Like a flash Lydia saw again long aisles of pines, smelled again the odor of the needles, heard again the murmuring call of the wind.

"Good God!" cried Amos, tossing his pipe on the table, "poverty's hounded me all my life—poverty and death. The only two people who cared about me, Patience and Levine're gone. Yet here's the chance for me to be independent. Here's a chance for me to make up for the failure I've made of life. A man with a little piece of property like this and a little bank account is somebody in the community. What do I care how I get it, as long's I can hold it?
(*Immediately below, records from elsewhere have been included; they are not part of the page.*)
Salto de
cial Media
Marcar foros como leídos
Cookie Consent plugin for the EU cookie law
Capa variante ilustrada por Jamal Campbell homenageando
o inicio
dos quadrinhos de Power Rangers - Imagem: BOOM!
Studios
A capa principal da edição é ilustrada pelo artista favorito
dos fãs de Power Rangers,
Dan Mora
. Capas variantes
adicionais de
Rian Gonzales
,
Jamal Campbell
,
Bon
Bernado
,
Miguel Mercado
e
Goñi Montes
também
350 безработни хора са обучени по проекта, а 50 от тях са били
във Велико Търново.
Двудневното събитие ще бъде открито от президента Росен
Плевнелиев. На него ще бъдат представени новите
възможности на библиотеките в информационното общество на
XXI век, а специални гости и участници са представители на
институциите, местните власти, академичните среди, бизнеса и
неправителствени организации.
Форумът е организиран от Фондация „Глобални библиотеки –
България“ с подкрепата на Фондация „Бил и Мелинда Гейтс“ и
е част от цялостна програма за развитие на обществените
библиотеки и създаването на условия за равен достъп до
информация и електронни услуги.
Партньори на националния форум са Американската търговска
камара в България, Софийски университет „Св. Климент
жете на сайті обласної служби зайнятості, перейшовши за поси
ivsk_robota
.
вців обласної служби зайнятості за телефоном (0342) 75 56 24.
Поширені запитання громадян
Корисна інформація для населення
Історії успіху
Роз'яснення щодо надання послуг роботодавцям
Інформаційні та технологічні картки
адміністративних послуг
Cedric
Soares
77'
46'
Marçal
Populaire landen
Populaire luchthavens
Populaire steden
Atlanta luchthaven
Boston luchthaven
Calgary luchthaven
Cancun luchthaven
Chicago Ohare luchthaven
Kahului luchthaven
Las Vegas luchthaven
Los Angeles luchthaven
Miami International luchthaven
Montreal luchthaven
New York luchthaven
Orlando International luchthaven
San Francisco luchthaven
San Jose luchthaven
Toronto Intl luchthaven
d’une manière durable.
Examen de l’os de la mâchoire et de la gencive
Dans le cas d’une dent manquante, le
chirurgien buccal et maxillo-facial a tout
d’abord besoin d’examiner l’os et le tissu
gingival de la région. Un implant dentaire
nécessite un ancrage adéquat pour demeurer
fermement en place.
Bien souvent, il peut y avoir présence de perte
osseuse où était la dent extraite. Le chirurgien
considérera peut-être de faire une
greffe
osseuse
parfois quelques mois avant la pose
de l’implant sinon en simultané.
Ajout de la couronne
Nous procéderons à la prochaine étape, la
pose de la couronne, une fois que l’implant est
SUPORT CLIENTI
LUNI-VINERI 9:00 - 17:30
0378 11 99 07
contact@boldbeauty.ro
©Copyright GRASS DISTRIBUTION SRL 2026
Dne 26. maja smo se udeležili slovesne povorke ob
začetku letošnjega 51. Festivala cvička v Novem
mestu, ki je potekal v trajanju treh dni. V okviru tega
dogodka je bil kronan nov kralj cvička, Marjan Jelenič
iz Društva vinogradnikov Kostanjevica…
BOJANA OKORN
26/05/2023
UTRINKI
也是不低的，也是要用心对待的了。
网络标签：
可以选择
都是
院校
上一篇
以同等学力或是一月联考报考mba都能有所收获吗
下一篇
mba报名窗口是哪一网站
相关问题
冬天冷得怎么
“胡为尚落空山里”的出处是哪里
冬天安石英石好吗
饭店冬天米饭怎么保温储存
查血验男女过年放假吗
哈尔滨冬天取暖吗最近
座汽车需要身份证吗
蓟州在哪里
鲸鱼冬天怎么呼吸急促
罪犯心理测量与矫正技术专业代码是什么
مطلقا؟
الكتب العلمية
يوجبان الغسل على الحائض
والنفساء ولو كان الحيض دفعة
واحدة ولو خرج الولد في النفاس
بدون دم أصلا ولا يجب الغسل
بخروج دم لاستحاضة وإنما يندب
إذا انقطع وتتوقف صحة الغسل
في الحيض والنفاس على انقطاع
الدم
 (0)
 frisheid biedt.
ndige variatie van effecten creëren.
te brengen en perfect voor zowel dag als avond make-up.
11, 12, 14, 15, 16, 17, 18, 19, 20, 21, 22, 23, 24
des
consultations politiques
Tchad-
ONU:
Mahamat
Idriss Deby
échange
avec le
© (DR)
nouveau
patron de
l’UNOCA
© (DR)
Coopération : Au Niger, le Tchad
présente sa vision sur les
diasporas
What's a lot of dirty Indians to stand between me and my future? But what do you care?"

"O Daddy! O Daddy! How can you talk so to me!" groaned Lydia. She put her hands over her eyes for a moment, swallowed a sob and then started for the outer door. She caught her coat from the nail and closed the door behind her.

An irresistible impulse had carried her from the house. She wanted to see Billy. It was still early and a lantern flickered in the Norton barnyard. She ran along the snowy road and down the drive of the Norton yard, pausing beside a lilac bush to see whether it was Billy or his father just entering the cowshed. It was Billy and she ran across the barnyard to the shed door. Billy was whistling to himself as he began to bed down the cattle for the night. Lydia looked at him eagerly in the dim light. How big and strong he was!

"Billy!" she said, softly.

The young man dropped his pitchfork and came toward her. "What's the matter, Lydia!" he exclaimed.

"Dad and I've been having an awful quarrel."

"About the land?" asked Billy quickly.